Local focus: Landmarks featured in Peri's paintings

Christian Peri will be exhibiting at Feast! in the Main Street Market next month, but in the meantime you can catch his paintings as you brunch at Higher Grounds on the Downtown Mall.
Alas, this venue might not be the best place for his work. Higher Grounds is a fine establishment, but Peri’s art has a certain strange aspect to it that might make it better suited to the other end of the Mall– maybe some available space in City Hall.
Peri may not feel any special need to promote Charlottesville explicitly and without mitigation or complication, but his work certainly suggests otherwise. Without exception, Peri’s paintings reproduce local and regional landmarks straightforwardly and without any distracting flair or taste for expressionism.
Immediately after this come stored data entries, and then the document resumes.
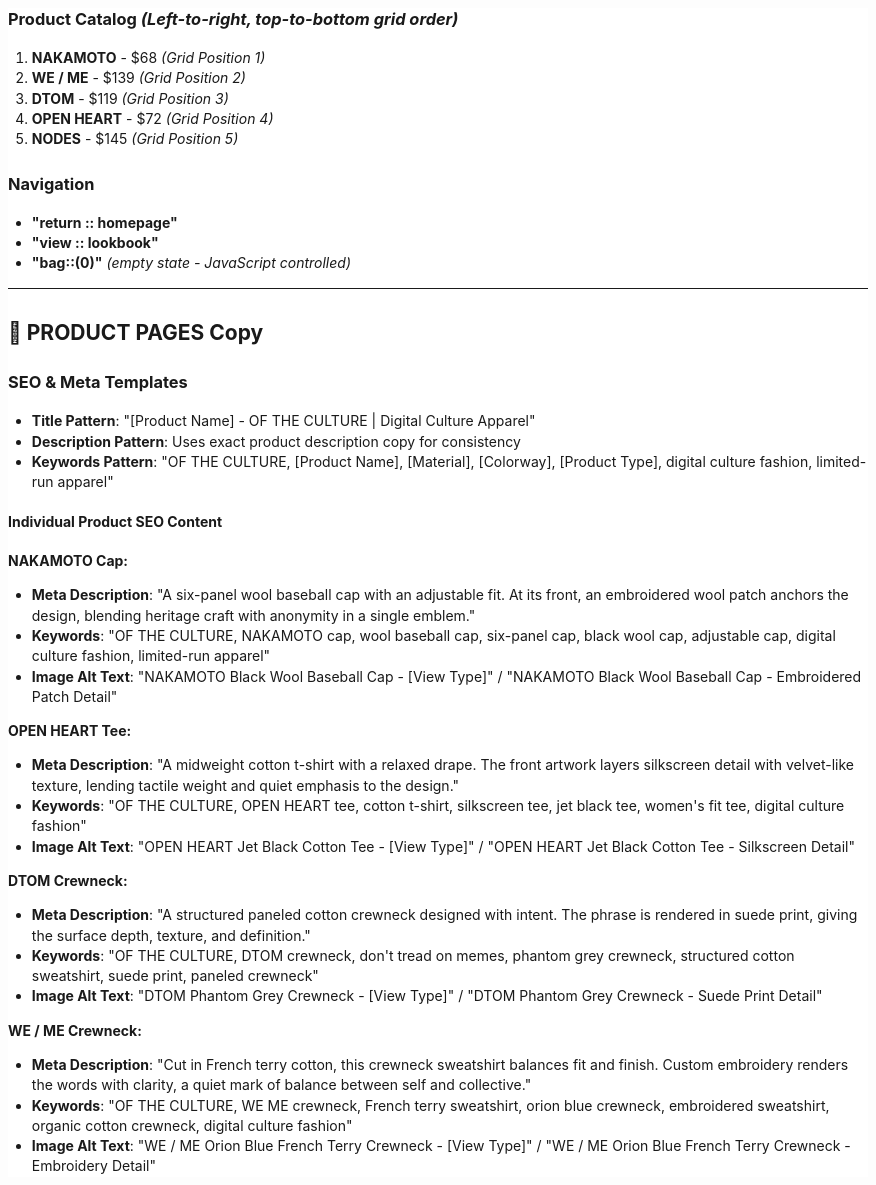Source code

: ### Product Catalog *(Left-to-right, top-to-bottom grid order)*
1. **NAKAMOTO** - $68 *(Grid Position 1)*
2. **WE / ME** - $139 *(Grid Position 2)*
3. **DTOM** - $119 *(Grid Position 3)*
4. **OPEN HEART** - $72 *(Grid Position 4)*
5. **NODES** - $145 *(Grid Position 5)*

### Navigation
- **"return :: homepage"**
- **"view :: lookbook"**
- **"bag::(0)"** *(empty state - JavaScript controlled)*

---

## 👕 PRODUCT PAGES Copy

### SEO & Meta Templates
- **Title Pattern**: "[Product Name] - OF THE CULTURE | Digital Culture Apparel"
- **Description Pattern**: Uses exact product description copy for consistency
- **Keywords Pattern**: "OF THE CULTURE, [Product Name], [Material], [Colorway], [Product Type], digital culture fashion, limited-run apparel"

#### Individual Product SEO Content

**NAKAMOTO Cap:**
- **Meta Description**: "A six-panel wool baseball cap with an adjustable fit. At its front, an embroidered wool patch anchors the design, blending heritage craft with anonymity in a single emblem."
- **Keywords**: "OF THE CULTURE, NAKAMOTO cap, wool baseball cap, six-panel cap, black wool cap, adjustable cap, digital culture fashion, limited-run apparel"
- **Image Alt Text**: "NAKAMOTO Black Wool Baseball Cap - [View Type]" / "NAKAMOTO Black Wool Baseball Cap - Embroidered Patch Detail"

**OPEN HEART Tee:**
- **Meta Description**: "A midweight cotton t-shirt with a relaxed drape. The front artwork layers silkscreen detail with velvet-like texture, lending tactile weight and quiet emphasis to the design."
- **Keywords**: "OF THE CULTURE, OPEN HEART tee, cotton t-shirt, silkscreen tee, jet black tee, women's fit tee, digital culture fashion"
- **Image Alt Text**: "OPEN HEART Jet Black Cotton Tee - [View Type]" / "OPEN HEART Jet Black Cotton Tee - Silkscreen Detail"

**DTOM Crewneck:**
- **Meta Description**: "A structured paneled cotton crewneck designed with intent. The phrase is rendered in suede print, giving the surface depth, texture, and definition."
- **Keywords**: "OF THE CULTURE, DTOM crewneck, don't tread on memes, phantom grey crewneck, structured cotton sweatshirt, suede print, paneled crewneck"
- **Image Alt Text**: "DTOM Phantom Grey Crewneck - [View Type]" / "DTOM Phantom Grey Crewneck - Suede Print Detail"

**WE / ME Crewneck:**
- **Meta Description**: "Cut in French terry cotton, this crewneck sweatshirt balances fit and finish. Custom embroidery renders the words with clarity, a quiet mark of balance between self and collective."
- **Keywords**: "OF THE CULTURE, WE ME crewneck, French terry sweatshirt, orion blue crewneck, embroidered sweatshirt, organic cotton crewneck, digital culture fashion"
- **Image Alt Text**: "WE / ME Orion Blue French Terry Crewneck - [View Type]" / "WE / ME Orion Blue French Terry Crewneck - Embroidery Detail"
Sometimes it seems as though Peri draws a fair bit of inspiration from the kinds of photos that turn up in travel brochures and university viewbooks. Can that be right? Needless to say, it’s an odd visual sidebar to the black t-shirt and huevos rancheros set.
His rendition of the Louisa Courthouse, for example, places the building square in the center of the frame, cocked at a slight angle. It’s somewhat effaced by a burly tree, but clearly it’s the center and focus of the work– after all, it takes up nearly the entire painting. It could be wintertime. It could be overcast. The trees stand out slightly, with their branches of gloopy paint. The courthouse itself has been painted in a flat, slightly smeared style. There’s a picket fence running along the bottom, but that’s no substitute for tension. 
Other local/regional landmarks that receive the Peri treatment include the Rotunda (depicted straight-on and looking a bit like a mug-shot of a building), the University Chapel (shown with a pale-pink sun-glow facade– the most attractive detail in Peri’s exhibit), and two (two!) paintings of University Gardens. Here the tangle of branches and flowers (not wintertime) seems to inspire Peri to more dynamic work.
With the harder lines comes more confidence. In “University Gardens: Waiting for a Date,” however, Peri shoots himself in the foot, placing the painting’s weakest element– a park bench and a person without a face– right in the center. The other garden painting skips on the young dating coed and the bench and gets things about right.